Green’s Dictionary of Slang

pully-hawly n.

SE in slang uses

1. a wrestling bout.

[UK]Pierce Egan’s Life in London 19 June 165/2: [A] kind of Lancashire pulleyhawley kicking up and down work, and not particular as to two or three upon one.
[[UK]Bell’s Penny Dispatch 8 May 2/5: A pull and haul-away struggle; Bungaree down on his latter end, and Brush on his knees].
[UK]Mirror of Life 27 Apr. 10/2: [A] pulley hawley scramble between two great girls would have been quite as edifying as the match from which so much was anticipated.
E. Dyson ‘Two Battlers and a Bear’ in Lone Hand (Sydney) July 339/1: ‘S’pose yeh have a tough pully-haul ’ere once in a while?’.

2. (Aus.) a lover.

[Aus]Bell’s Life in Sydney 6 Apr. 3/3: O cruel, cruel Juley Morley / Thus, thus to treat your Pully Hawley.

In phrases

have a game at pully-hawly (v.) (also play at pully-hawly) [colloq. pully-hawly, a rough and tumble, ult. the pulling and hauling of sails]

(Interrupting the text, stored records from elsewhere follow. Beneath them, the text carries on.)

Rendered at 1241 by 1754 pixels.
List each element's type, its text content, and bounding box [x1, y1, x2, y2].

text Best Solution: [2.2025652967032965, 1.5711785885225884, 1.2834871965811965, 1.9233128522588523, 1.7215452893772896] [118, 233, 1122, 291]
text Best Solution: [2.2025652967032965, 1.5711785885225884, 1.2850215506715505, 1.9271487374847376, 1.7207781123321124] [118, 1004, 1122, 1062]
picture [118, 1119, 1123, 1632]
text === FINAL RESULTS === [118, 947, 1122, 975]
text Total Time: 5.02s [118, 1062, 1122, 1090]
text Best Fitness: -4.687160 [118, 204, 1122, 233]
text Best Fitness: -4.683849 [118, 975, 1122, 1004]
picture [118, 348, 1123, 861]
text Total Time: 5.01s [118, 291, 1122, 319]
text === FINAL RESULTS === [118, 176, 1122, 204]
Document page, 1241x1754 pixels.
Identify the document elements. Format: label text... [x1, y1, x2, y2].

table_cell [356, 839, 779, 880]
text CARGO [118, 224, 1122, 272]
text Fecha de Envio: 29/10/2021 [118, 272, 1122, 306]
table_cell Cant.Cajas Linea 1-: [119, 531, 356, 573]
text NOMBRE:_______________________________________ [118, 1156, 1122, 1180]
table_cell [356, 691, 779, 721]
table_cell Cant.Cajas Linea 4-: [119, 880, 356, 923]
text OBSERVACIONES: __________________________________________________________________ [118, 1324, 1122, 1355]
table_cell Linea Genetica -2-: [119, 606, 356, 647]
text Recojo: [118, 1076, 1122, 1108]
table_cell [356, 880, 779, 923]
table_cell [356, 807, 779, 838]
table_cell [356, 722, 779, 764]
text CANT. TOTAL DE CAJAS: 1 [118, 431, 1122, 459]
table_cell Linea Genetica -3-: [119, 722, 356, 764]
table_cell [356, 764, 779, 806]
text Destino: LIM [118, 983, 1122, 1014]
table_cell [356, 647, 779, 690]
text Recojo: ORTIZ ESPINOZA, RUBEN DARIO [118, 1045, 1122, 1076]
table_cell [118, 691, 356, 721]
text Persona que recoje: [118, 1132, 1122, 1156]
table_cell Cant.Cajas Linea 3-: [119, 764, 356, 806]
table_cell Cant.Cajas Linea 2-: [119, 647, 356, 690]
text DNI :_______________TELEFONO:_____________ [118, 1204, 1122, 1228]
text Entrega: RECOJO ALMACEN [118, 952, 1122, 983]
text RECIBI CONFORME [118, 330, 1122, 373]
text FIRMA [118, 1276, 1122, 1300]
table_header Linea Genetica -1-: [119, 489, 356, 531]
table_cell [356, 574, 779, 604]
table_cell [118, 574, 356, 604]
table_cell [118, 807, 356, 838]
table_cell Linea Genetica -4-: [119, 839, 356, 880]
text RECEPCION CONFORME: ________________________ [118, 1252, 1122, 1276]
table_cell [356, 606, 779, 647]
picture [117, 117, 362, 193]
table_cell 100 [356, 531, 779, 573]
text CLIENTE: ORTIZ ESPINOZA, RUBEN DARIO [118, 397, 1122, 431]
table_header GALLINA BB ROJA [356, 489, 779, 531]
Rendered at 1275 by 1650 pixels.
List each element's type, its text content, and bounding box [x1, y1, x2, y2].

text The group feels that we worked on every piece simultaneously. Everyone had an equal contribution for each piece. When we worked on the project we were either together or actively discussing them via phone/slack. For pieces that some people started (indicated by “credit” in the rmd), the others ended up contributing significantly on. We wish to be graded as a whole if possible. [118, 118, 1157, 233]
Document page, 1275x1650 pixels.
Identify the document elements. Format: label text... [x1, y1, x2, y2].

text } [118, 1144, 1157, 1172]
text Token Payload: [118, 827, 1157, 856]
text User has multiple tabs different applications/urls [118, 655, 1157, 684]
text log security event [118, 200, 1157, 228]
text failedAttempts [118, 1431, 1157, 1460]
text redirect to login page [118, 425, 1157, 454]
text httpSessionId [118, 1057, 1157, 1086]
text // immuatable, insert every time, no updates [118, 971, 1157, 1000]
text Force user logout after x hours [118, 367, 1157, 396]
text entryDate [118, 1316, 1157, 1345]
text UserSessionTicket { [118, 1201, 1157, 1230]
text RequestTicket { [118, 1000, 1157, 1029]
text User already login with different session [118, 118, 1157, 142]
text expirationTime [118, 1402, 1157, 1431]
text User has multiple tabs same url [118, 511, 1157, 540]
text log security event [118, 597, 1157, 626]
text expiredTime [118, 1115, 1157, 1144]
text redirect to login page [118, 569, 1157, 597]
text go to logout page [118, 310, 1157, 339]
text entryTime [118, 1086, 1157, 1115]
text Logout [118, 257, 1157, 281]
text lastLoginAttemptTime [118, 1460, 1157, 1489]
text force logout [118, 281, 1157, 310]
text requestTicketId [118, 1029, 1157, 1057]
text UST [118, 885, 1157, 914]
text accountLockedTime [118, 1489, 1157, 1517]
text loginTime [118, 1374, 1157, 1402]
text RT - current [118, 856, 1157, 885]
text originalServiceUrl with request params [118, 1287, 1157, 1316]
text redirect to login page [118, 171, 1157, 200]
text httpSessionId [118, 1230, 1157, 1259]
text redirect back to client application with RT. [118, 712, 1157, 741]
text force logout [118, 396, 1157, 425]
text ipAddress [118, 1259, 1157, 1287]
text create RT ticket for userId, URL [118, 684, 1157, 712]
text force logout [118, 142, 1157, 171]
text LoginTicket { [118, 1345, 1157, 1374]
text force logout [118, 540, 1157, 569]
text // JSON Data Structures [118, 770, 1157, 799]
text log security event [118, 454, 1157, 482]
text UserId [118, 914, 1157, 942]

to have sexual intercourse.

[UK]Grose Classical Dict. of the Vulgar Tongue n.p.: Pully hawly. To have a game at pully hawly; to romp with women.
[UK]Lex. Balatronicum [as cit. 1785].
[UK]Farmer & Henley Sl. and Its Analogues.
[UK]Farmer Vocabula Amatoria (1966) 235: Réverbération, f. The act of kind; ‘the game of pully-hauly’.